*** Opening MATERIAL SUPPLIED ***

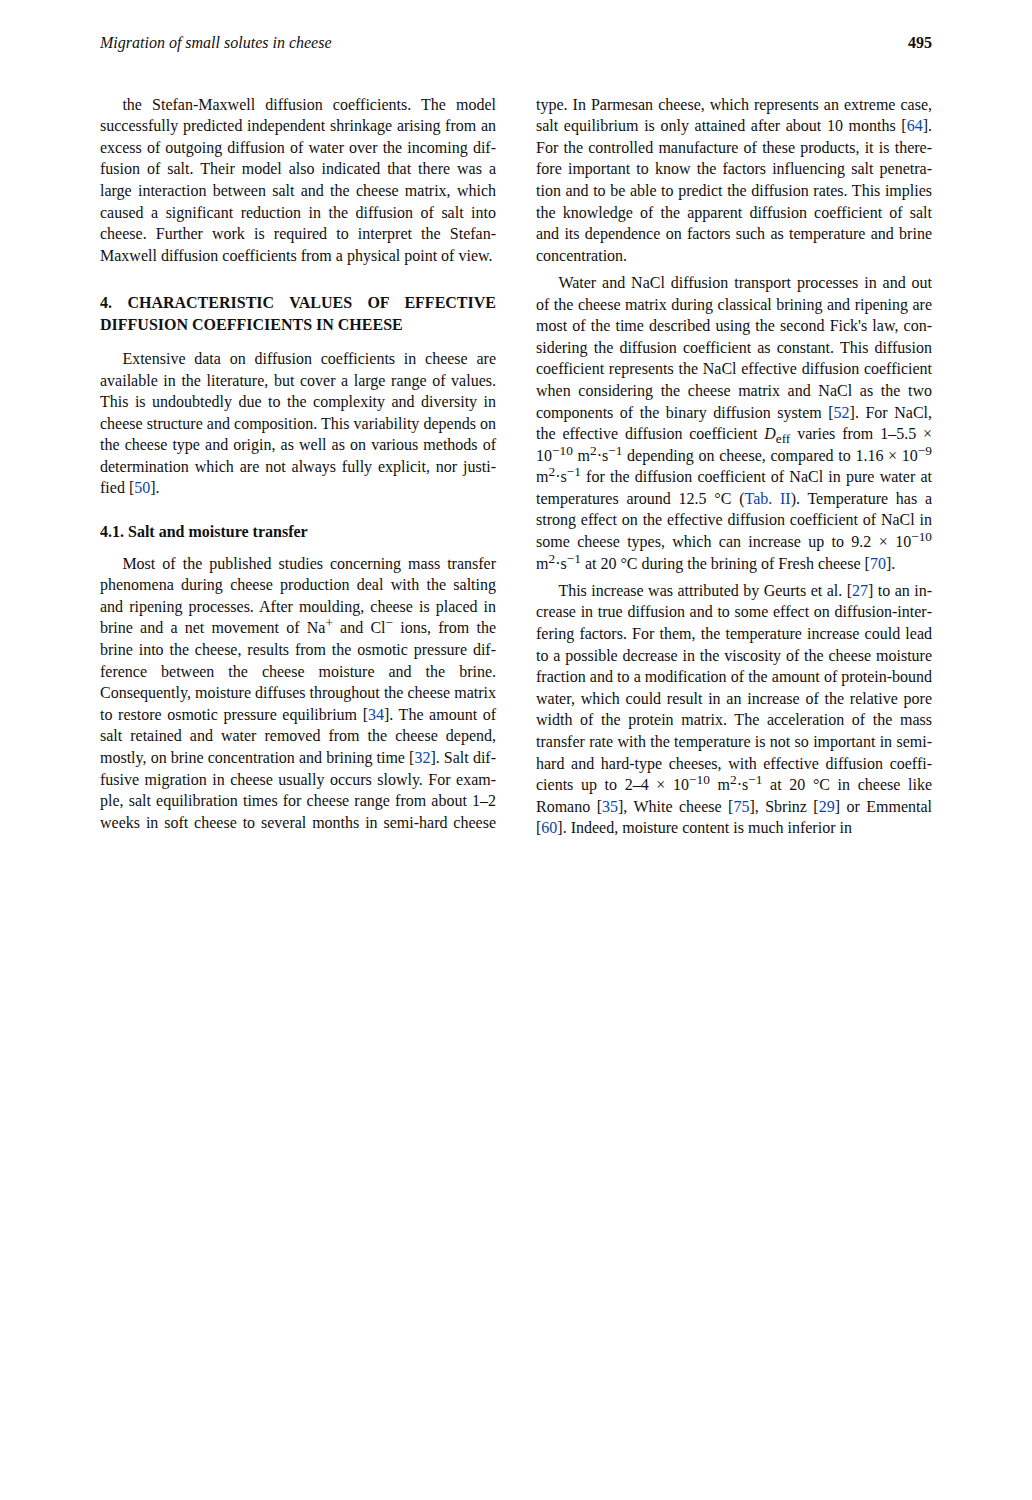Migration of small solutes in cheese 495
the Stefan-Maxwell diffusion coefficients. The model successfully predicted independent shrinkage arising from an excess of outgoing diffusion of water over the incoming diffusion of salt. Their model also indicated that there was a large interaction between salt and the cheese matrix, which caused a significant reduction in the diffusion of salt into cheese. Further work is required to interpret the Stefan-Maxwell diffusion coefficients from a physical point of view.
4. Characteristic values of effective diffusion coefficients in cheese
Extensive data on diffusion coefficients in cheese are available in the literature, but cover a large range of values. This is undoubtedly due to the complexity and diversity in cheese structure and composition. This variability depends on the cheese type and origin, as well as on various methods of determination which are not always fully explicit, nor justified [50].
4.1. Salt and moisture transfer
Most of the published studies concerning mass transfer phenomena during cheese production deal with the salting and ripening processes. After moulding, cheese is placed in brine and a net movement of Na+ and Cl− ions, from the brine into the cheese, results from the osmotic pressure difference between the cheese moisture and the brine. Consequently, moisture diffuses throughout the cheese matrix to restore osmotic pressure equilibrium [34]. The amount of salt retained and water removed from the cheese depend, mostly, on brine concentration and brining time [32]. Salt diffusive migration in cheese usually occurs slowly. For example, salt equilibration times for cheese range from about 1–2 weeks in soft cheese to several months in semi-hard cheese type. In Parmesan cheese, which represents an extreme case, salt equilibrium is only attained after about 10 months [64]. For the controlled manufacture of these products, it is therefore important to know the factors influencing salt penetration and to be able to predict the diffusion rates. This implies the knowledge of the apparent diffusion coefficient of salt and its dependence on factors such as temperature and brine concentration.
Water and NaCl diffusion transport processes in and out of the cheese matrix during classical brining and ripening are most of the time described using the second Fick's law, considering the diffusion coefficient as constant. This diffusion coefficient represents the NaCl effective diffusion coefficient when considering the cheese matrix and NaCl as the two components of the binary diffusion system [52]. For NaCl, the effective diffusion coefficient Deff varies from 1–5.5 × 10−10 m2·s−1 depending on cheese, compared to 1.16 × 10−9 m2·s−1 for the diffusion coefficient of NaCl in pure water at temperatures around 12.5 °C (Tab. II). Temperature has a strong effect on the effective diffusion coefficient of NaCl in some cheese types, which can increase up to 9.2 × 10−10 m2·s−1 at 20 °C during the brining of Fresh cheese [70].
This increase was attributed by Geurts et al. [27] to an increase in true diffusion and to some effect on diffusion-interfering factors. For them, the temperature increase could lead to a possible decrease in the viscosity of the cheese moisture fraction and to a modification of the amount of protein-bound water, which could result in an increase of the relative pore width of the protein matrix. The acceleration of the mass transfer rate with the temperature is not so important in semi-hard and hard-type cheeses, with effective diffusion coefficients up to 2–4 × 10−10 m2·s−1 at 20 °C in cheese like Romano [35], White cheese [75], Sbrinz [29] or Emmental [60]. Indeed, moisture content is much inferior in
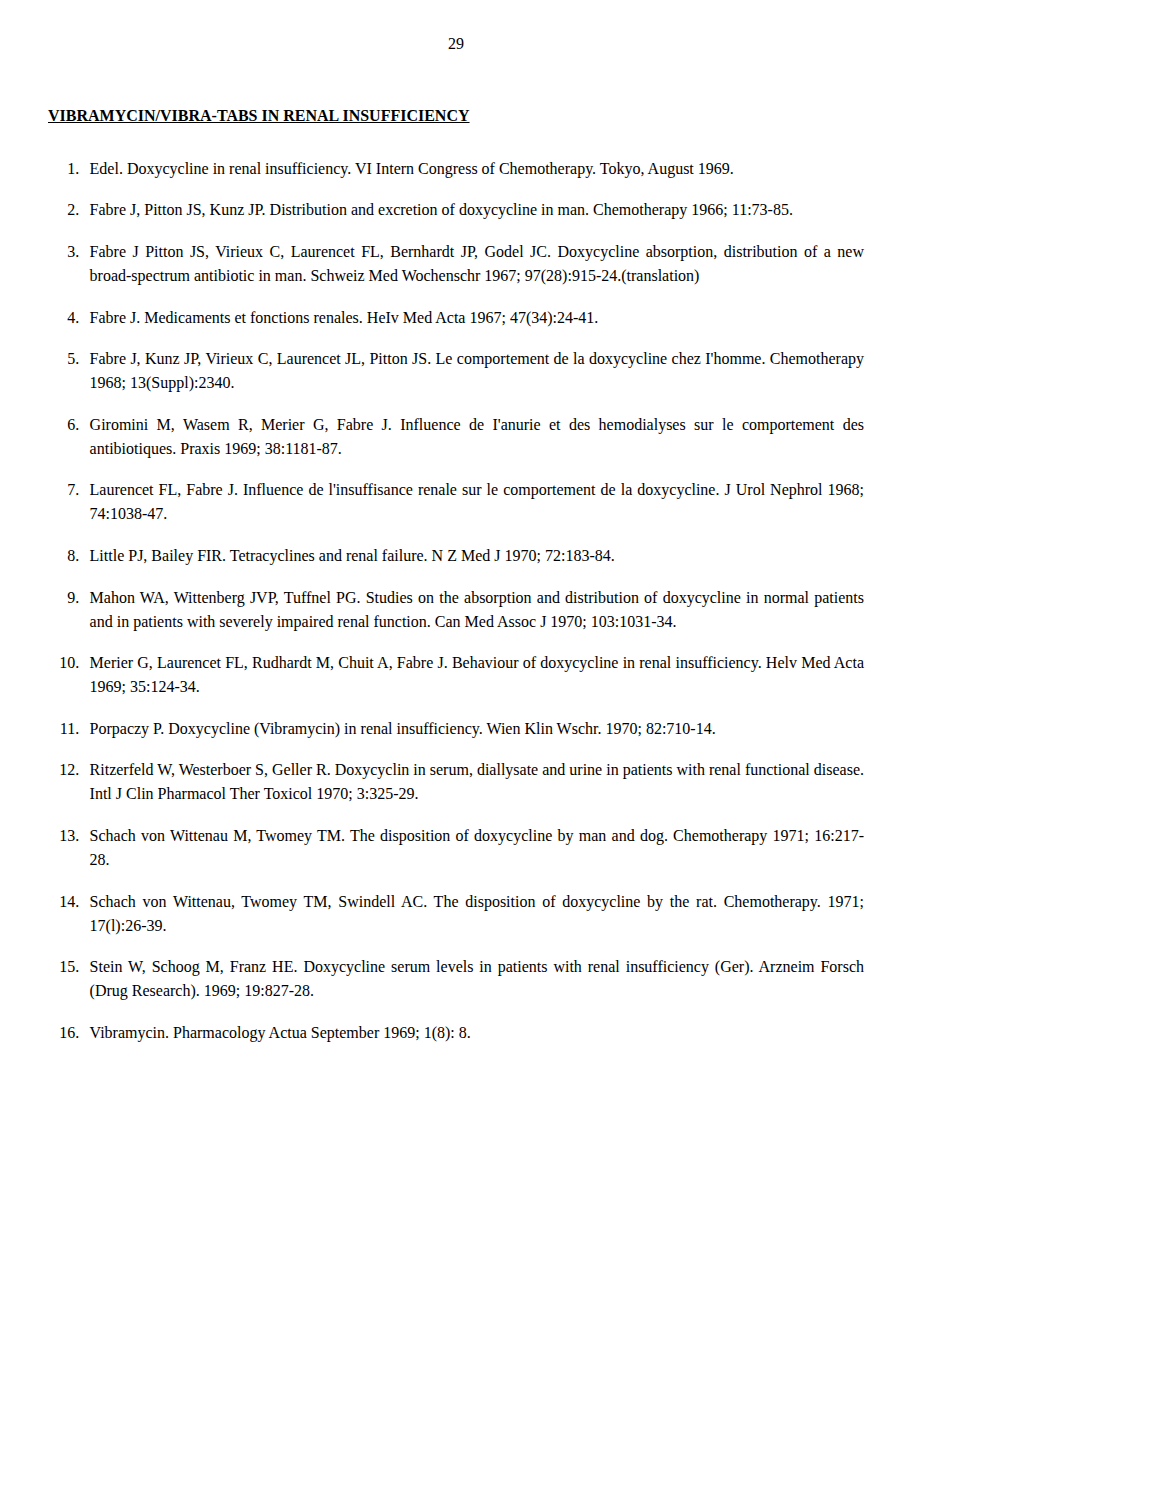29
VIBRAMYCIN/VIBRA-TABS IN RENAL INSUFFICIENCY
Edel. Doxycycline in renal insufficiency. VI Intern Congress of Chemotherapy. Tokyo, August 1969.
Fabre J, Pitton JS, Kunz JP. Distribution and excretion of doxycycline in man. Chemotherapy 1966; 11:73-85.
Fabre J Pitton JS, Virieux C, Laurencet FL, Bernhardt JP, Godel JC. Doxycycline absorption, distribution of a new broad-spectrum antibiotic in man. Schweiz Med Wochenschr 1967; 97(28):915-24.(translation)
Fabre J. Medicaments et fonctions renales. HeIv Med Acta 1967; 47(34):24-41.
Fabre J, Kunz JP, Virieux C, Laurencet JL, Pitton JS. Le comportement de la doxycycline chez I'homme. Chemotherapy 1968; 13(Suppl):2340.
Giromini M, Wasem R, Merier G, Fabre J. Influence de I'anurie et des hemodialyses sur le comportement des antibiotiques. Praxis 1969; 38:1181-87.
Laurencet FL, Fabre J. Influence de l'insuffisance renale sur le comportement de la doxycycline. J Urol Nephrol 1968; 74:1038-47.
Little PJ, Bailey FIR. Tetracyclines and renal failure. N Z Med J 1970; 72:183-84.
Mahon WA, Wittenberg JVP, Tuffnel PG. Studies on the absorption and distribution of doxycycline in normal patients and in patients with severely impaired renal function. Can Med Assoc J 1970; 103:1031-34.
Merier G, Laurencet FL, Rudhardt M, Chuit A, Fabre J. Behaviour of doxycycline in renal insufficiency. Helv Med Acta 1969; 35:124-34.
Porpaczy P. Doxycycline (Vibramycin) in renal insufficiency. Wien Klin Wschr. 1970; 82:710-14.
Ritzerfeld W, Westerboer S, Geller R. Doxycyclin in serum, diallysate and urine in patients with renal functional disease. Intl J Clin Pharmacol Ther Toxicol 1970; 3:325-29.
Schach von Wittenau M, Twomey TM. The disposition of doxycycline by man and dog. Chemotherapy 1971; 16:217-28.
Schach von Wittenau, Twomey TM, Swindell AC. The disposition of doxycycline by the rat. Chemotherapy. 1971; 17(l):26-39.
Stein W, Schoog M, Franz HE. Doxycycline serum levels in patients with renal insufficiency (Ger). Arzneim Forsch (Drug Research). 1969; 19:827-28.
Vibramycin. Pharmacology Actua September 1969; 1(8): 8.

*** Closing MATERIAL SUPPLIED ***

- TASK OBJECTIVE -
For every line of the records above that holds the word "values", count one, and state the total only.

- YOUR RESPONSE -
2